Am I worried about automation “taking” people’s jobs? No. Every time automation has taken specific jobs, the people adapted to different roles, often for more money. Instead of doing mind-numbing boring work, they got to do something different.

The people adapted. They worked through their various changes and adapted.

Some people predict a “perfect storm” of change:

  • Many jobs undergo automation at the same time and many people have to adapt or go without jobs.
  • That automation occurs for a large number of people in one geographic area. (Think of factory towns when the factory closed.)
  • People may not have a lot of time to adapt. We all need emotional preparation time and time to learn to move through the Change model.

Regardless of where you live, the various US employment projections provide fascinating reads and potential insights. Take a look at Occupational employment projections to 2024 . (Several reports say 85% of the jobs we will have in 2030 don’t exist yet or didn’t exist just a few years ago.)

I won’t even try to predict what the future jobs will be. I do know this: We need to continue to learn and adapt.

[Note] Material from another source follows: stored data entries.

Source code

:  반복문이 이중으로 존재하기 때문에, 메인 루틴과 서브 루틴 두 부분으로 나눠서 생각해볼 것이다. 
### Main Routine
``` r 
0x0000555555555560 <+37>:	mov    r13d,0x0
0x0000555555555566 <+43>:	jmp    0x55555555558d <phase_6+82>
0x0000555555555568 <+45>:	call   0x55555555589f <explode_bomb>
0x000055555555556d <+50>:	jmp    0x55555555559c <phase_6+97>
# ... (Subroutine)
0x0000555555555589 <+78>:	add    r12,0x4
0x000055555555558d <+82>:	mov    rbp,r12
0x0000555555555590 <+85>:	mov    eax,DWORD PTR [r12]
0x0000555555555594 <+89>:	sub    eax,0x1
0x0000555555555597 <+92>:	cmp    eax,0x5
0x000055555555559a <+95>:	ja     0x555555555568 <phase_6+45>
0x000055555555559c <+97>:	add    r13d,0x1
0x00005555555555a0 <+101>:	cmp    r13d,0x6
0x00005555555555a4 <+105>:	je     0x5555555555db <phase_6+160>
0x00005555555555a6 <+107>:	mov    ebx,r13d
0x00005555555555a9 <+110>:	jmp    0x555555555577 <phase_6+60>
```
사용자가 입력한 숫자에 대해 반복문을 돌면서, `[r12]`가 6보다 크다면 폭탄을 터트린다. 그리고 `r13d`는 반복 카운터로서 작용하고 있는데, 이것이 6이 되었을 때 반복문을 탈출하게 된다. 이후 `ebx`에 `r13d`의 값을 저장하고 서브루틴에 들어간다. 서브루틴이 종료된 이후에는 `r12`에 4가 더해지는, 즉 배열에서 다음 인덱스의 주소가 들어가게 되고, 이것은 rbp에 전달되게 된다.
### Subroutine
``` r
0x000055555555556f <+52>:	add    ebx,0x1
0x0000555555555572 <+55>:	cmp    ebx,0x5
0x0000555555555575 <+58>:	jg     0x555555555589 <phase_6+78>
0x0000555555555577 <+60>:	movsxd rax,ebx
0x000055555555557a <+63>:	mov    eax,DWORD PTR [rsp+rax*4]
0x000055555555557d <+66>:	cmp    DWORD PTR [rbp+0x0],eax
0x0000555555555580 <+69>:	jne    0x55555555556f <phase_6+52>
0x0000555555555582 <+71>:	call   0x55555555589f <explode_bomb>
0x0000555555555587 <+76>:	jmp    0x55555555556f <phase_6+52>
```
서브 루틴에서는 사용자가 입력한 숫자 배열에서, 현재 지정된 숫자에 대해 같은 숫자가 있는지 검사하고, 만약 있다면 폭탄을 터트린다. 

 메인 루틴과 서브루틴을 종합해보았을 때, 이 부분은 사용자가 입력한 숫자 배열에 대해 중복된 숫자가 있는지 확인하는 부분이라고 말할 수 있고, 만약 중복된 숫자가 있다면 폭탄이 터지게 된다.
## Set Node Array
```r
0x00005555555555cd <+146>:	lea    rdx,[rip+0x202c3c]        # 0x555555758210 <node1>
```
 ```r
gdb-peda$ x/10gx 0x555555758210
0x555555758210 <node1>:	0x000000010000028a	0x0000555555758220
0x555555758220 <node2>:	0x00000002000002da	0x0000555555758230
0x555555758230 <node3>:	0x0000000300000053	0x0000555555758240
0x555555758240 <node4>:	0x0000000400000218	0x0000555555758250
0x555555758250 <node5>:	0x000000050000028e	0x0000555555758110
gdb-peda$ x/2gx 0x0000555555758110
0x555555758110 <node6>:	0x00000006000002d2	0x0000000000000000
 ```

Not everyone shares my perspective of learning and adapting. (What a shock!) In fact, our perspectives might be shaped not just by our income levels, but by our jobs and our perspectives of whether we are “anywhere” or “somewhere” people. (I originally read the WSJ article, but you have to have an account to read it.)

If you don’t have access to high-speed wifi, if you are bound to a particular place, and have limited alternative jobs with your current education, what will you do in the future of work?

I suspect we can succeed if we create and work at jobs that require a human touch. Or, if we create jobs that enable more technology for automation. For example, even if nurses use technology, no tech can help a patient by listening and hearing the undercurrents. No one else and no machine can write my books. And, even in low-code systems, we still need people to put applications or products together. I am not suggesting everyone move into healthcare or become a writer or some sort of product developer. Those examples are the ones I see now.

When we use human ingenuity, we create possibilities. Can we lower the cost of friction of some work? Can we make work more worthwhile for everyone involved? Yes, I’m optimistic.

And, if we build our resilience and adaptability and continue learning, we can create choices about what to do next and how.

My dear adaptable leaders, that’s the question this week: What could be the future of work?